It took me and my six year old an hour just to dictate/write ten spelling words, review phonagram cards/spelling rule cards, and to read two “early readers” together. We may have overdone it as I had to bring her down from the verge of tears twice. Her attention tends to wander, she thinks by guessing she’ll save herself time, etc.
My toddler was watching “Miss Pattycake” the whole time we worked, and my oldest was outside playing with her puppies.
I did snag her eventually and we got her school work mostly done, and finished with six year old’s other subjects by lunchtime (including laps around the house on foot and on bike–does that redeem me?).
Six year old is SO close to reading fluently, I’ve just gotta stay on top of it. Her tears totally demotivate me. She would have been reading last year (kindergarten) if I’d been consistent with sitting down and plodding through the early readers. Sigh.
My biggest confession: I’ve discovered how motivating watermelon licorice is.
Bad mommy, slapping my hand as I hit publish…
Gina asked a while back if I’d give more details on how to play the floor game.
The floor game is a board game played all over the house, or even outdoors. You and your kids design the game, the board and your kids are the playing pieces.
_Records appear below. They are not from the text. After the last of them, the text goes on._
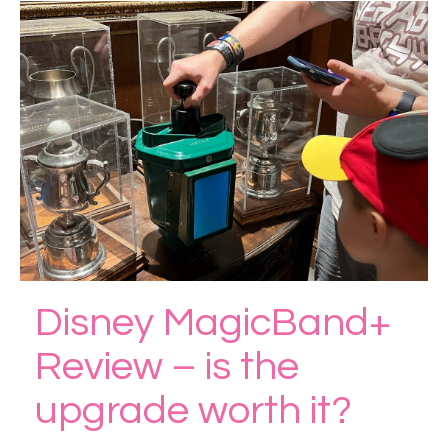
Disney MagicBand+
Review – is the
upgrade worth it?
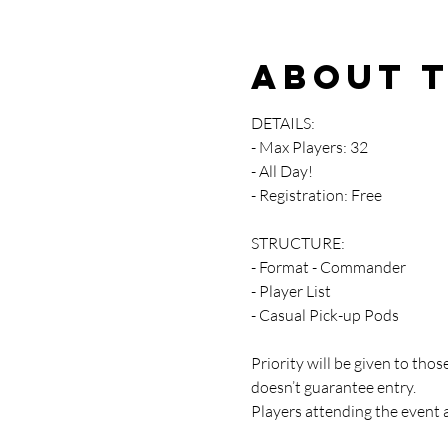
About 
DETAILS:
- Max Players: 32
- All Day!
- Registration: Free
STRUCTURE:
- Format - Commander
- Player List
- Casual Pick-up Pods
Priority will be given to th
doesn’t guarantee entry.
Players attending the event 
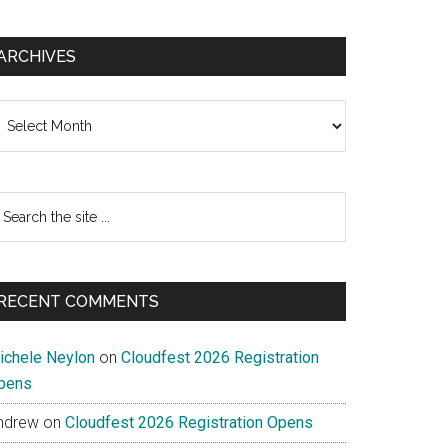
ARCHIVES
chives
earch
e
te
RECENT COMMENTS
ichele Neylon
on
Cloudfest 2026 Registration
pens
ndrew
on
Cloudfest 2026 Registration Opens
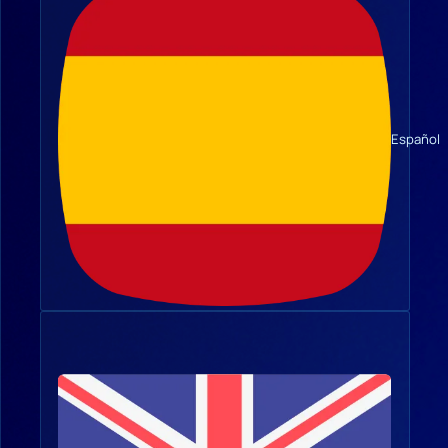
Español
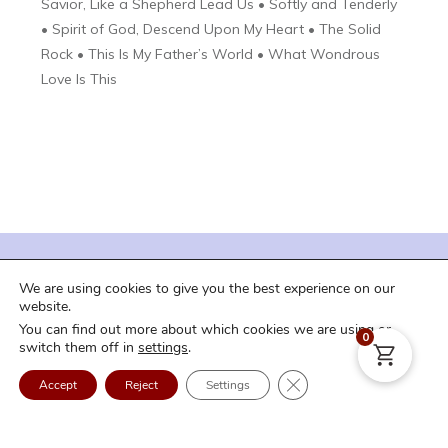
Savior, Like a Shepherd Lead Us • Softly and Tenderly
• Spirit of God, Descend Upon My Heart • The Solid
Rock • This Is My Father’s World • What Wondrous
Love Is This
| Terms of Service |
| Privacy Policy |
We are using cookies to give you the best experience on our
| Shipping and Downloads |
| Refund Policy |
website.
You can find out more about which cookies we are using or
| FAQ |
| Contact Us |
| Login |
0
switch them off in
settings
.
Copyright
2026
Craig Curry Music
. All rights reserved.
Close GDPR Cookie Ban
Accept
Reject
Settings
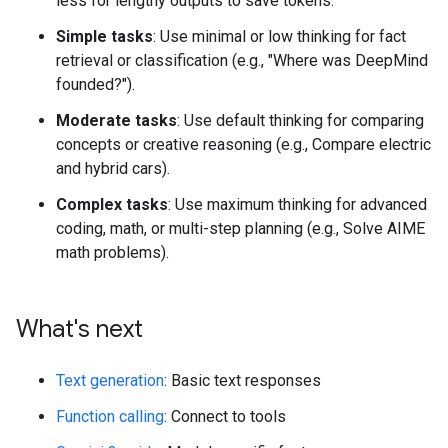
less for lengthy outputs to save tokens.
Simple tasks
: Use minimal or low thinking for fact
retrieval or classification (e.g., "Where was DeepMind
founded?").
Moderate tasks
: Use default thinking for comparing
concepts or creative reasoning (e.g., Compare electric
and hybrid cars).
Complex tasks
: Use maximum thinking for advanced
coding, math, or multi-step planning (e.g., Solve AIME
math problems).
What's next
Text generation
: Basic text responses
Function calling
: Connect to tools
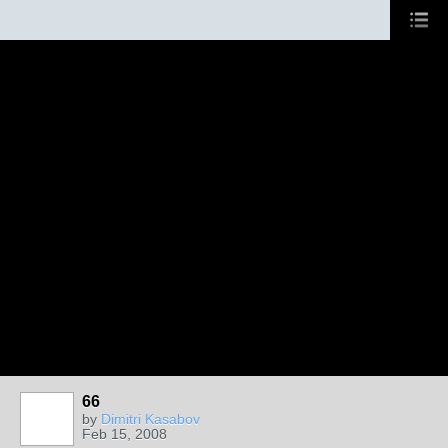
66
by
Dimitri Kasabov
Feb 15, 2008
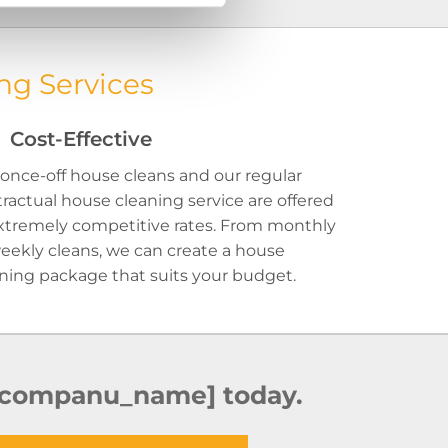
ng Services
Cost-Effective
once-off house cleans and our regular
ractual house cleaning service are offered
xtremely competitive rates. From monthly
eekly cleans, we can create a house
ning package that suits your budget.
 [companu_name] today.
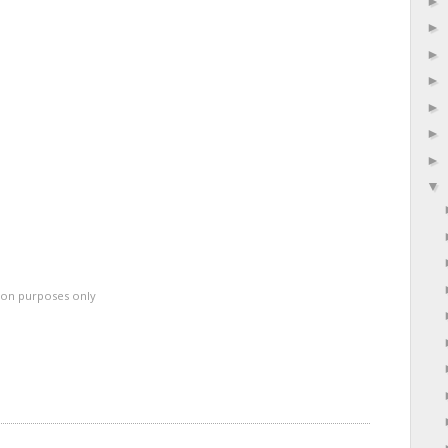
ation purposes only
Using poster board for durability, make “spaces” to be hopped on by the players. You can make your game all about a certain subject (history for instance), or like I’ve done…questions about everything for review purposes. Make up your rules (decide if you’ll have a penalty for wrong answers or an extra turn for correct ones), make a few bonus spaces (“hop 3 spaces forward”, or have one space be a “mystery question” that mom thinks up on the spur of the moment), and construct a large cardboard/posterboard dice.
Here are some questions I put on our spaces for my girls aged 6 and 8:
- How many planets are there? Name as many as you can.
- Spell the name of the month in which you celebrate your birthday.
- How many digits in 1,002,200,333? Hop to the next space if you can read this number correctly to me.
- Say a Bible verse and reference. (Or put the reference there and have them quote the verse)
- Name 5 internal organs.
- What’s the world’s largest desert?
- Name the 4 oceans
- Do 5 jumping jacks
You get the idea. The fun part is when you take these spaces all over the place…up and back down the stairs, in and out of the bathtub, around hazards like dirty laundry (gasp, yes, it exists!!), up onto step stools, etc.
This game is so flexible. If your children need to work on their multiplication tables, your younger ones can still play by adding the numbers instead of multiplying.
Store all the spaces in a labeled gallon sized ziplock in your game cupboard! Incidentally, this is a good way to store all your puzzles…just cut the flat picture part out of the box top and store in bag with pieces. Saves a lot of space!